1989 All-Ireland Under-21 Hurling Championship Final
- Event: 1989 All-Ireland Under-21 Hurling Championship
| Tipperary | Offaly |
| 4-10 | 3-11 |
- Date: 10 September 1989
- Venue: O'Moore Park, Portlaoise
- Referee: Pascal Long (Kilkenny)

= 1989 All-Ireland Under-21 Hurling Championship final =

The 1989 All-Ireland Under-21 Hurling Championship final was a hurling match that was played at O'Moore Park, Portlaoise on 10 September 1989 to determine the winners of the 1989 All-Ireland Under-21 Hurling Championship, the 26th season of the All-Ireland Under-21 Hurling Championship, a tournament organised by the Gaelic Athletic Association for the champion teams of the four provinces of Ireland. The final was contested by Tipperary of Munster and Offaly of Leinster, with Tipperary winning by 4-10 to 3-11.

The All-Ireland final between Tipperary and Offaly was the first championship meeting between the two teams. It remains their only clash in the under-21 grade. Tipperary were appearing in their eighth final in twelve years and were hoping to win their first title since 1985. Offaly were appearing in their first All-Ireland final.

Tipperary's All-Ireland victory was their fourth since the start of the decade. The win gave them seventh All-Ireland title overall.
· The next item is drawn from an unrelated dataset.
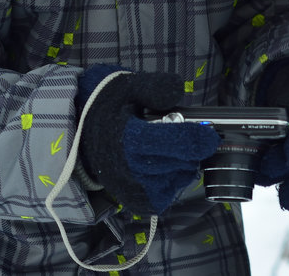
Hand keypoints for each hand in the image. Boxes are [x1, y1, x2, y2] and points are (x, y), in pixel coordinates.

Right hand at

Offaly's All-Ireland defeat was the first of three defeats in four years.

==Match==

===Details===

10 September 1989
Tipperary 4-10 - 3-11 Offaly
  Tipperary: D Quirke 3-2, M Nolan 1-1, C Stakelum 0-3, D Ryan 0-1, J Leahy 0-1, P Hogan 0-1, L Sheedy 0-1.
  Offaly: D Regan 1-2, J Dooley 0-5, D Pilkington 1-0, B Dooley 1-0, J Pilkington 0-2, G Cahill 0-1, B Whelehan 0-1.